悠人の声援を受けて、私は嬉しくなり彼に対して笑みを答えた。
私は穂乃果とことりたちの元に急いだ。穂乃果とことりは玄関の前で立ち止まっていた。
外は予想以上に吹雪が吹いていて、視界も良好ではないハッキリ言って予選会場に向かうには絶望的な状況でした。
「行こう!」
穂乃果は一歩を踏み出して、私達はそれについて行くように足を前に出した。
やはり穂乃果は凄いです、私達が臆してしまうところも飛び越える勇気を持っている。
しかし、その勇気を嘲笑うかのように足を進めれば進めるほど吹雪は強くなっていった。
もう駄目かと諦めかけたその時、吹雪が止み始めて傘と退けると、なんと全校生徒のみんなが雪かきを持って除雪していました。

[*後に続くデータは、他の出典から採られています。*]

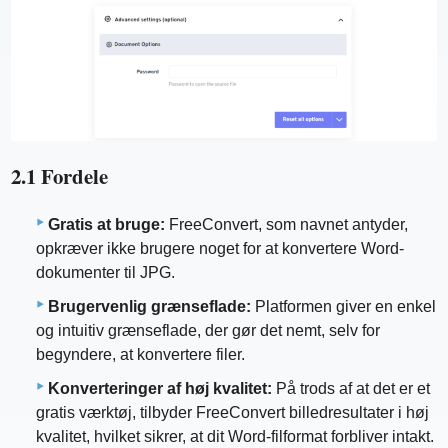
2.1 Fordele
Gratis at bruge:
FreeConvert, som navnet antyder,
opkræver ikke brugere noget for at konvertere Word-
dokumenter til JPG.
Brugervenlig grænseflade:
Platformen giver en enkel
og intuitiv grænseflade, der gør det nemt, selv for
begyndere, at konvertere filer.
Konverteringer af høj kvalitet:
På trods af at det er et
gratis værktøj, tilbyder FreeConvert billedresultater i høj
kvalitet, hvilket sikrer, at dit Word-filformat forbliver intakt.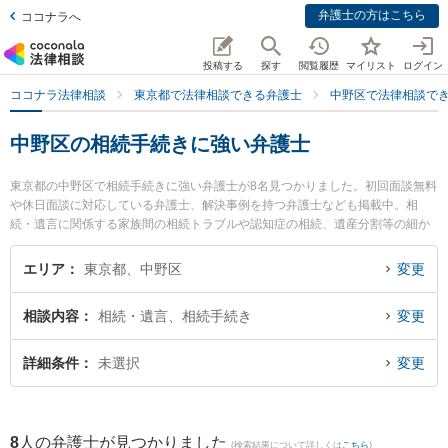
弁護士の方はこちら
ココナラへ
投稿する
探す
閲覧履歴
マイリスト
ログイン
ココナラ法律相談
東京都で法律相談できる弁護士
中野区で法律相談で
中野区の相続手続きに強い弁護士
東京都の中野区で相続手続きに強い弁護士が8名見つかりました。初回面談無料
や休日面談に対応している弁護士、解決事例を持つ弁護士なども掲載中。相
続・遺言に関係する家族間の相続トラブルや認知症の相続、遺産分割等の細か
な分野での絞り込み検索もでき便利です。特に星雄介法律事務所の星 雄介弁護
士やエクリ総合法律事務所の髙橋 俊太弁護士、吉口総合法律事務所の吉口 直希
エリア
東京都、中野区
変更
弁護士のプロフィール情報や弁護士費用、強みなどが注目されています。『中
野区で土日や夜間に発生した相続手続きのトラブルを今すぐに弁護士に相談し
相談内容
相続・遺言、相続手続き
変更
たい』『相続手続きのトラブル解決の実績豊富な近くの弁護士を検索したい』
『初回相談無料で相続手続きを法律相談できる中野区内の弁護士に相談予約し
たい』などでお困りの相談者さんにおすすめです。
詳細条件
未選択
変更
8
人の弁護士が見つかりました
(検索結果について詳しくは
こちら
)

そして、彼女の協力と声援を受け私達は走り出してやっとの思いで会場に着く事ができました。
会場に着くと絵里達が私たちが来るのを待っていて、穂乃果が絵里と熱い抱擁を交わすと
涙を流し始めました。
「怖かったよー!」
人一倍心の強い彼女も本当は不安で仕方なかったのでしょう。
会場には既にA- RISEの皆さんが着いていて、彼女達に挨拶をする。
「お互い良いライブにしましょう」
綺羅ツバサさんが笑顔でそう言うと他の二人と準備室に向かう。
そう私がラブライブ に進むには彼女達を越えなければならない。
いや、彼女達だけじゃない他のアイドル達だってきっとこの日の為に相当な練習を積んで来たのに違いない。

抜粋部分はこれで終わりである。